# Data block
——
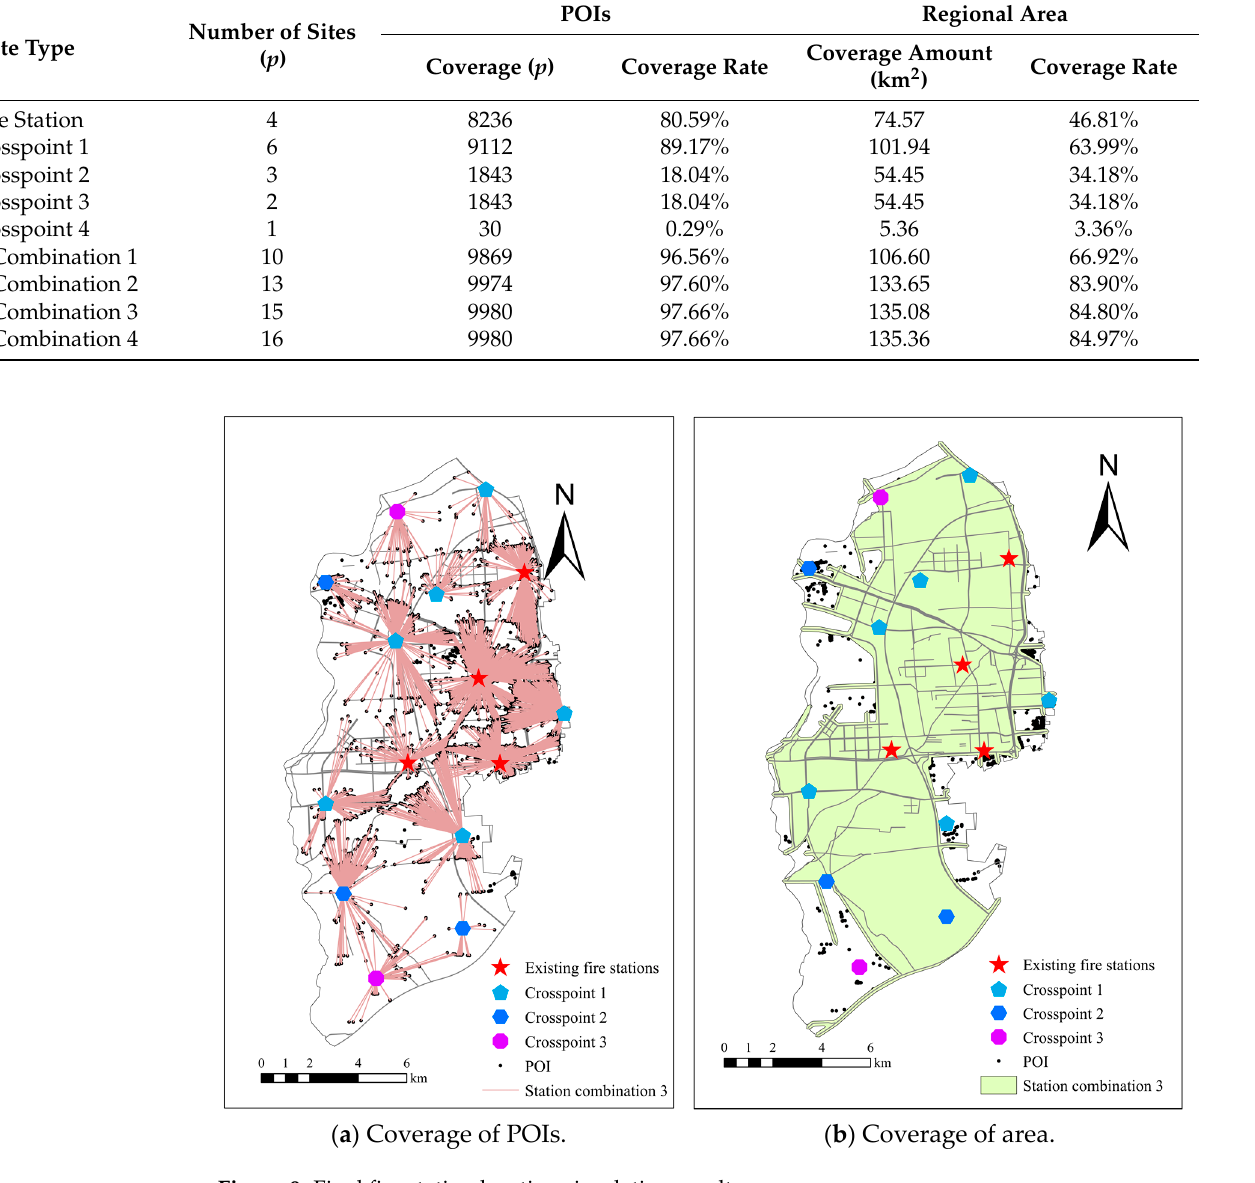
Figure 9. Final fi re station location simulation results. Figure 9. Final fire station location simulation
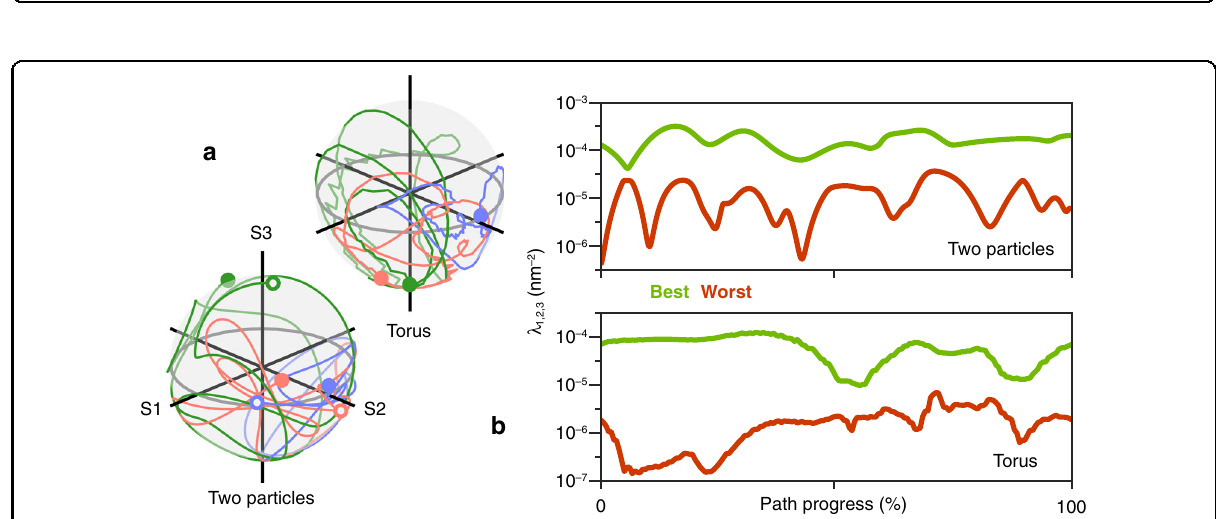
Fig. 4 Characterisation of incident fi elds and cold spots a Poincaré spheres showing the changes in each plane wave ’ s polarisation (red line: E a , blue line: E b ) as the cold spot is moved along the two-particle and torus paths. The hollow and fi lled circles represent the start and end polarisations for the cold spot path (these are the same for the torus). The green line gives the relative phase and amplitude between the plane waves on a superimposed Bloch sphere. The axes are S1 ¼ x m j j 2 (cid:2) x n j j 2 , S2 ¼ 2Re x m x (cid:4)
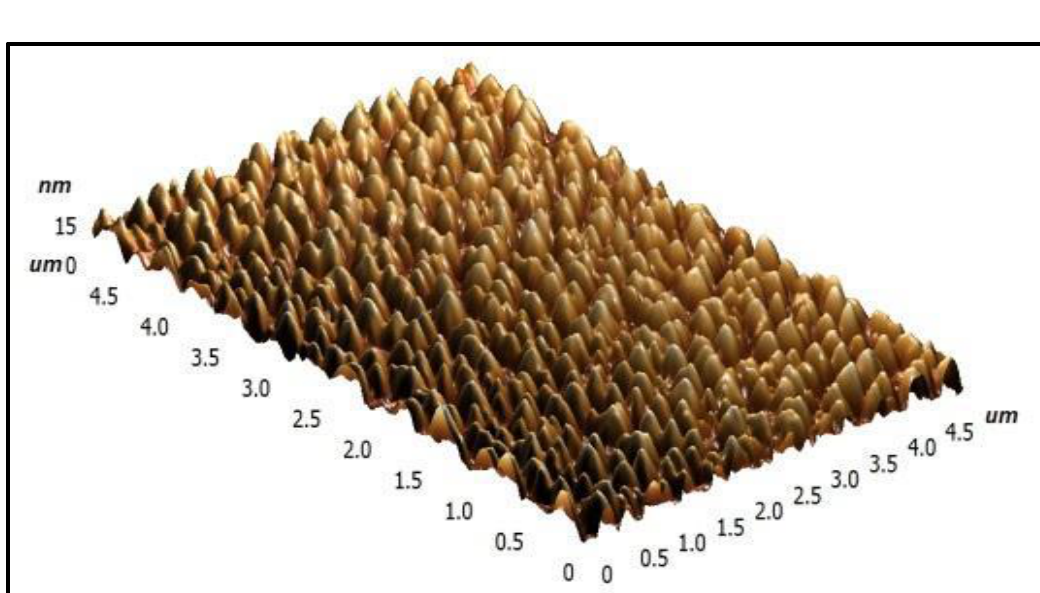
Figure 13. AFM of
——
# Your goal
If the data includes images, skip them and copy every line exactly.

# Expected output
Figure 9. Final fi re station location simulation results. Figure 9. Final fire station location simulation
Fig. 4 Characterisation of incident fi elds and cold spots a Poincaré spheres showing the changes in each plane wave ’ s polarisation (red line: E a , blue line: E b ) as the cold spot is moved along the two-particle and torus paths. The hollow and fi lled circles represent the start and end polarisations for the cold spot path (these are the same for the torus). The green line gives the relative phase and amplitude between the plane waves on a superimposed Bloch sphere. The axes are S1 ¼ x m j j 2 (cid:2) x n j j 2 , S2 ¼ 2Re x m x (cid:4)
Figure 13. AFM of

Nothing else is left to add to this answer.